**Problem details**
Apart from the images, reproduce every record word for word.

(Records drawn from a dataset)
•••••

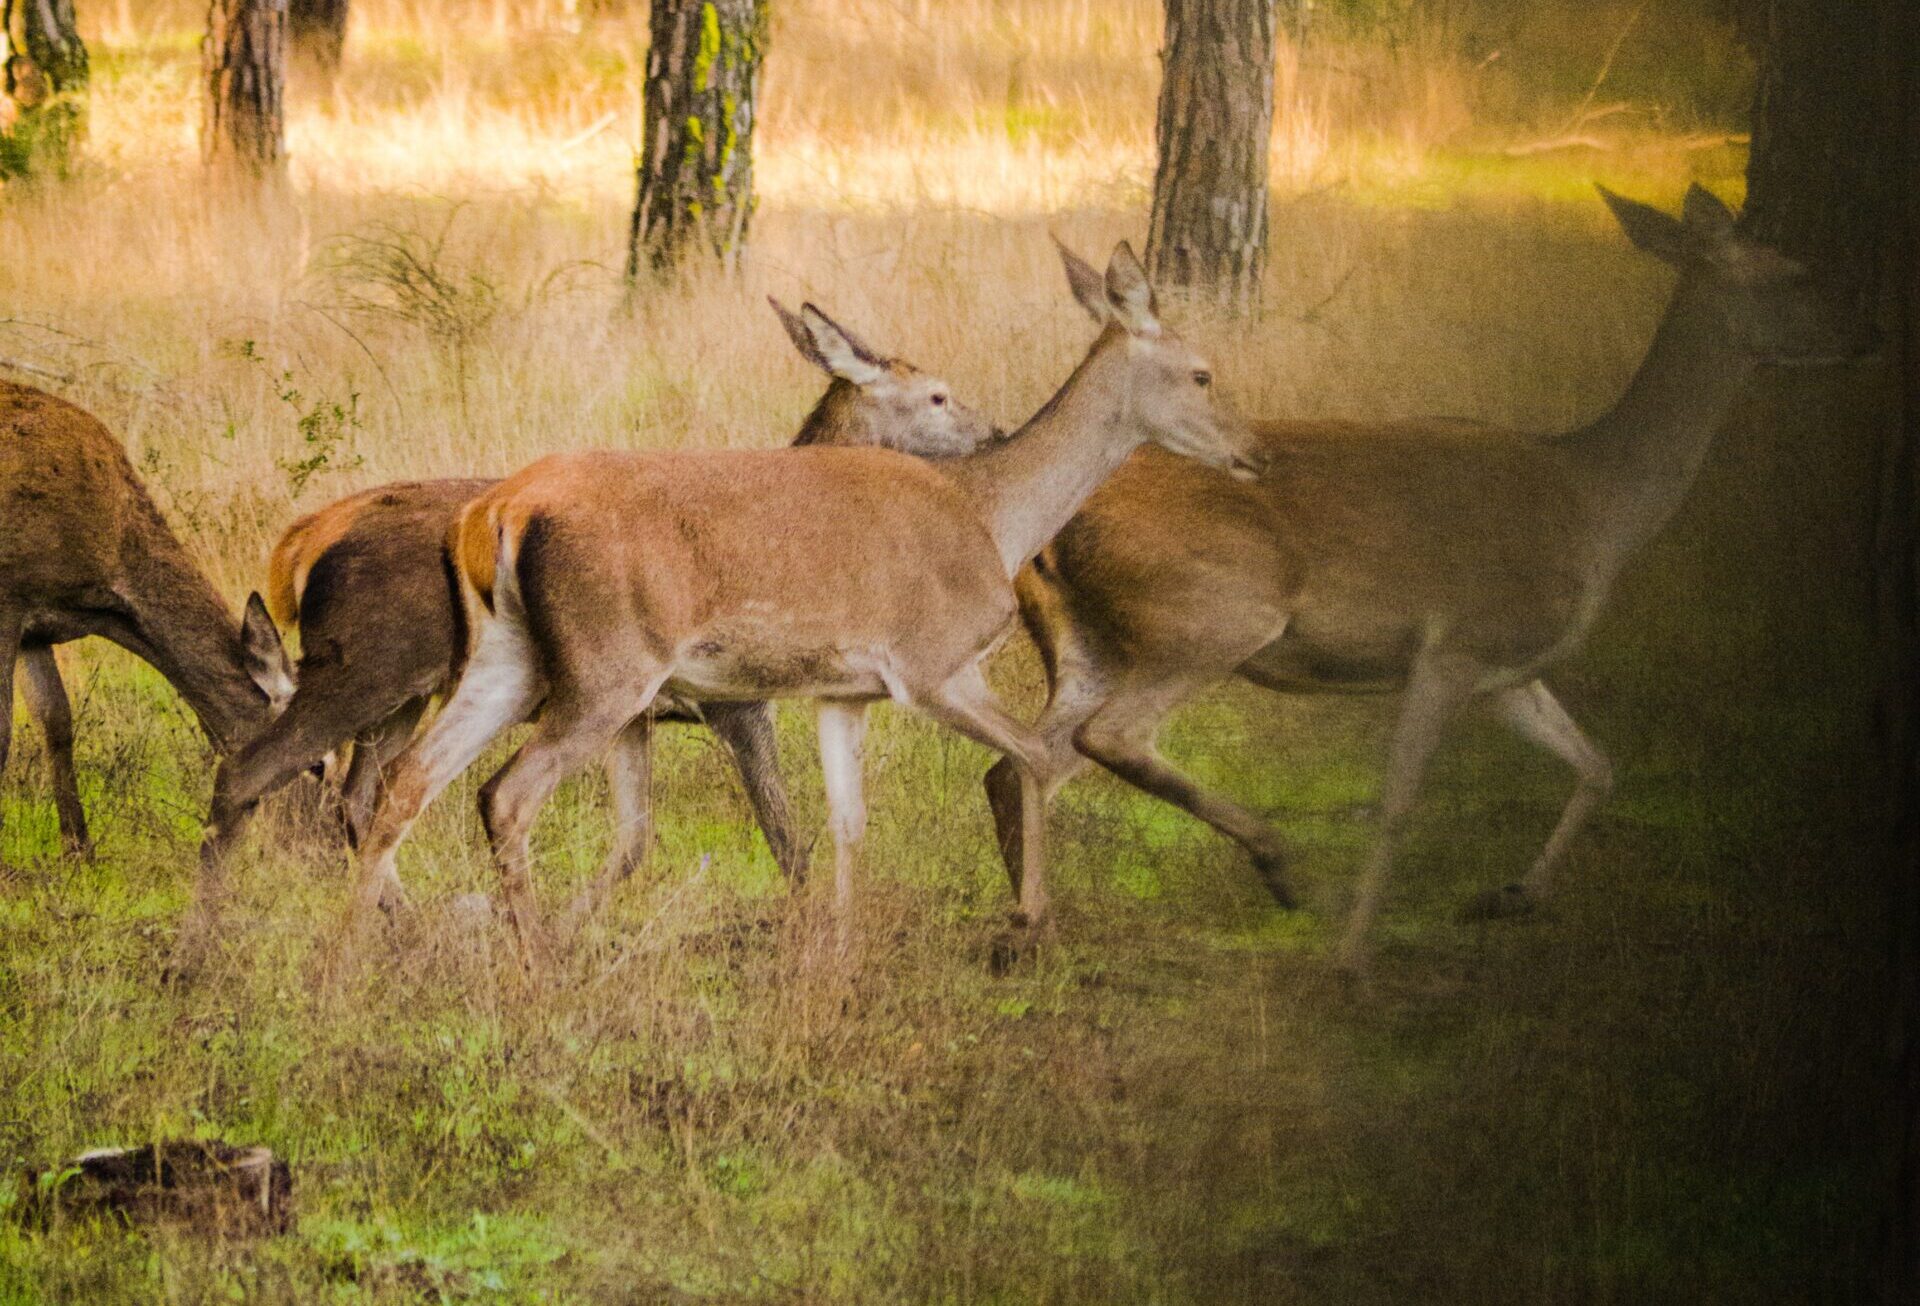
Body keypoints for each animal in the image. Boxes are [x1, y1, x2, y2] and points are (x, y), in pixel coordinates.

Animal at [0, 379, 293, 871]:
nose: (333, 849)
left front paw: (80, 851)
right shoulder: (7, 597)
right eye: (321, 766)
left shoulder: (35, 625)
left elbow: (56, 720)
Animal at [191, 301, 1005, 920]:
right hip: (363, 667)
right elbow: (784, 834)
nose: (994, 431)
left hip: (407, 696)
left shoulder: (640, 716)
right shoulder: (739, 702)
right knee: (257, 770)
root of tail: (302, 543)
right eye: (937, 394)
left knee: (364, 797)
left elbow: (637, 840)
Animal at [335, 241, 1261, 973]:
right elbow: (1030, 756)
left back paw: (347, 960)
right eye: (1203, 373)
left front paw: (837, 953)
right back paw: (534, 966)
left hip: (510, 659)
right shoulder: (933, 664)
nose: (1252, 452)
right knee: (503, 794)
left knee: (406, 782)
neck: (992, 520)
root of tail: (496, 512)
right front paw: (1030, 924)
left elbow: (847, 819)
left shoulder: (842, 691)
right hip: (608, 667)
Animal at [983, 185, 1859, 974]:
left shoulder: (1509, 669)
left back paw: (1031, 930)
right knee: (1108, 739)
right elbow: (1401, 801)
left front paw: (1505, 897)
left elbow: (1598, 765)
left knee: (1024, 761)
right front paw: (1351, 958)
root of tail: (1046, 539)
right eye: (1795, 274)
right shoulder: (1456, 643)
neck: (1599, 506)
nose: (1869, 332)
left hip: (1091, 641)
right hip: (1216, 616)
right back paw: (1279, 869)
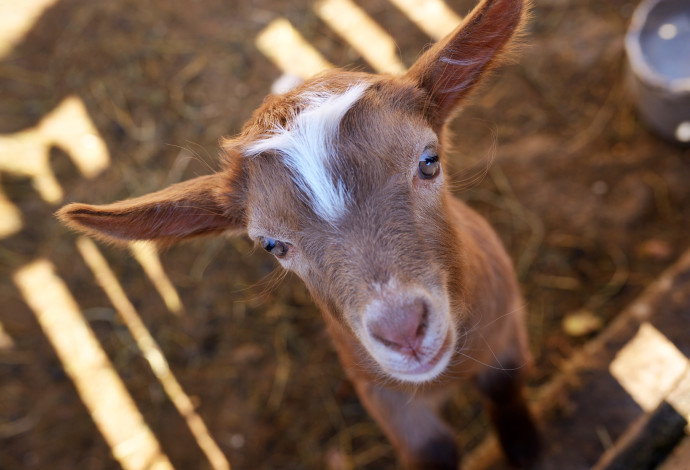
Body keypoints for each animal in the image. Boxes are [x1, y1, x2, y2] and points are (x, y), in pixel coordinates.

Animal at [56, 1, 536, 468]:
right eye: (272, 244)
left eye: (429, 162)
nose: (402, 331)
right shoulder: (383, 392)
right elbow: (430, 449)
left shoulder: (508, 328)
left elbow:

•••••

**Answer section**
Body keypoints for each animal in the image. Boxes are [x1, y1, x2, y2] and points are (x, y), in pixel coordinates.

Animal at [0, 379, 293, 871]:
nose: (333, 849)
left front paw: (80, 851)
right shoulder: (7, 597)
right eye: (321, 766)
left shoulder: (35, 625)
left elbow: (56, 720)
Animal at [191, 301, 1005, 920]:
right hip: (363, 667)
right elbow: (784, 834)
nose: (994, 431)
left hip: (407, 696)
left shoulder: (640, 716)
right shoulder: (739, 702)
right knee: (257, 770)
root of tail: (302, 543)
right eye: (937, 394)
left knee: (364, 797)
left elbow: (637, 840)
Animal at [335, 241, 1261, 973]:
right elbow: (1030, 756)
left back paw: (347, 960)
right eye: (1203, 373)
left front paw: (837, 953)
right back paw: (534, 966)
left hip: (510, 659)
right shoulder: (933, 664)
nose: (1252, 452)
right knee: (503, 794)
left knee: (406, 782)
neck: (992, 520)
root of tail: (496, 512)
right front paw: (1030, 924)
left elbow: (847, 819)
left shoulder: (842, 691)
right hip: (608, 667)
Animal at [983, 185, 1859, 974]:
left shoulder: (1509, 669)
left back paw: (1031, 930)
right knee: (1108, 739)
right elbow: (1401, 801)
left front paw: (1505, 897)
left elbow: (1598, 765)
left knee: (1024, 761)
right front paw: (1351, 958)
root of tail: (1046, 539)
right eye: (1795, 274)
right shoulder: (1456, 643)
neck: (1599, 506)
nose: (1869, 332)
left hip: (1091, 641)
right hip: (1216, 616)
right back paw: (1279, 869)
Body keypoints for each animal in the image. Boxes are [x1, y1, x2, y2] and points are (x, y), in pixel coordinates.

Animal at [56, 1, 536, 468]:
right eye: (272, 244)
left eye: (429, 162)
nose: (402, 331)
right shoulder: (383, 392)
right elbow: (430, 449)
left shoulder: (508, 328)
left elbow:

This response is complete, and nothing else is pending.